• **BRIEF**
Rewrite everything in the records from the line containing "Report a UBO" down to the line containing "Search organisations", both included, replacing "Extract" with "Excerpt" and changing nothing else.
============================================================
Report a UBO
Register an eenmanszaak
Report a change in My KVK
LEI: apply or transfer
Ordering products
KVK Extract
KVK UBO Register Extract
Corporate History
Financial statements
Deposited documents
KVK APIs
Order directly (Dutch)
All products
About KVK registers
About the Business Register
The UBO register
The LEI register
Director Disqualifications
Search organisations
============================================================
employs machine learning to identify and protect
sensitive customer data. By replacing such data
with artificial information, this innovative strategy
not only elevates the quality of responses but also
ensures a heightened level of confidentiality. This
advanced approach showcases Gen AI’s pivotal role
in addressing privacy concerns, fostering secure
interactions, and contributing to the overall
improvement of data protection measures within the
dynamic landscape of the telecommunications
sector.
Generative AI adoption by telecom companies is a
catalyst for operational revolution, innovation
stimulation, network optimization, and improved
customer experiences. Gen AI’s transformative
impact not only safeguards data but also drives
============================================================
• **WRITTEN SOLUTION**
Report a UBO
Register an eenmanszaak
Report a change in My KVK
LEI: apply or transfer
Ordering products
KVK Excerpt
KVK UBO Register Excerpt
Corporate History
Financial statements
Deposited documents
KVK APIs
Order directly (Dutch)
All products
About KVK registers
About the Business Register
The UBO register
The LEI register
Director Disqualifications
Search organisations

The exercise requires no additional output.